Danmark som informationssamfund. Muligheder og barrierer for politik og demokrati
(Denmark as Information Society. Opportunities and Barriers to Politics and Democracy)

By Jens Hoff (ed.), University of Copenhagen was published in April 2004

349 p., DKK 298.00
Order at Aarhus University Press: www.unipress.dk or +45 8942 5370
 

In the 1990s, Denmark took a major step into the information society where creation, processing and transmission of knowledge have become the most important source of productivity and power. Despite the global technological progress and economic, political, cultural etc. globalization, there is still room for national and local policies in information and communications technology and for local practices and experiments. This “micro policy” can offer new knowledge and new solutions, which may be important and necessary for the direction we want the development to take.

The analysis first focuses on the global, international and national development as well as on regulation of the new information and communication media. It then moves on to the new resources and opportunities and how they are exploited by different political actors like political parties, MPs, bureaucrats, local politicians and civic groups.

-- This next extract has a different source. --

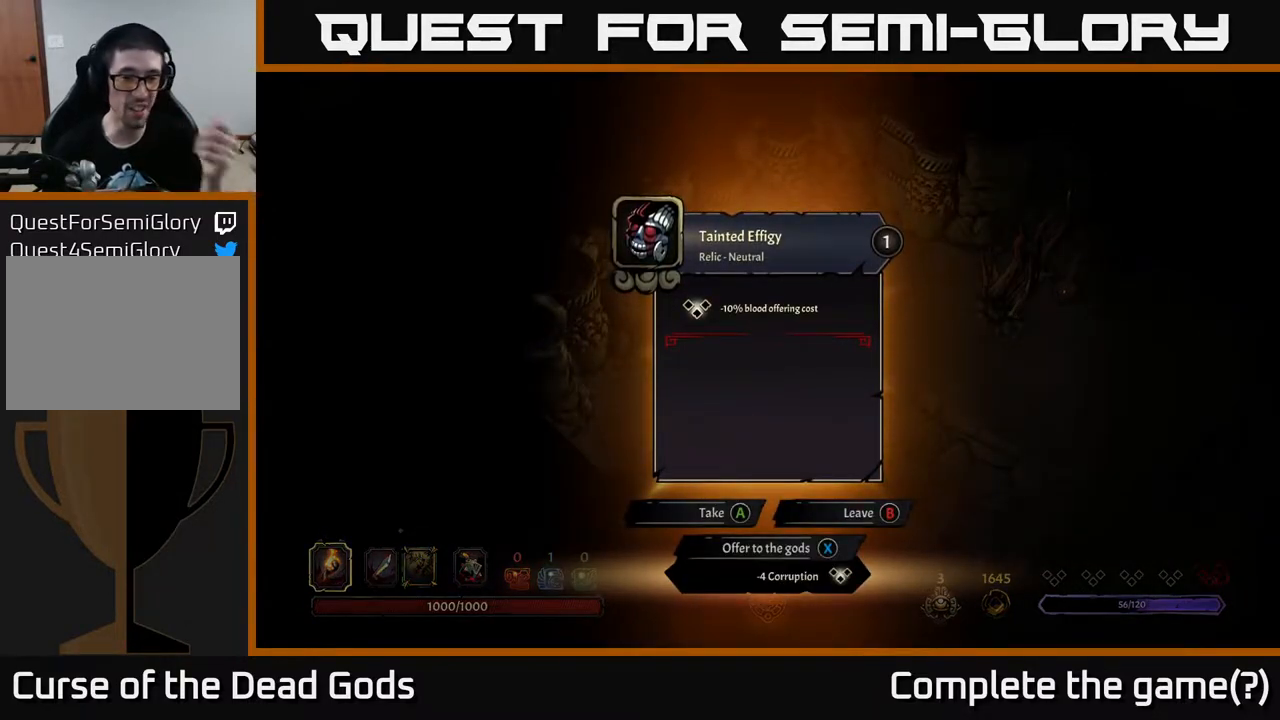
{"buttons": [], "left_stick": "center", "right_stick": "center", "events": []}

Globalization, which is in large part driven by the progress in information technology, causes significant changes in power, politics and democracy. These changes are double-edged. Power is disseminated through the formation of new political decision making arenas, but at the same time it is concentrated in the form of new political authorities like Microsoft, who attempts to control certain areas of the global information society. Politics becomes global in order to be effective in relation to the new political authorities and problem areas, but it also appears that it becomes more and more necessary for it to find its justification in personal ethnics. Many of the new political authorities are not democratic, but the information and communications technology helps form new public spheres and communities that can affect and change them.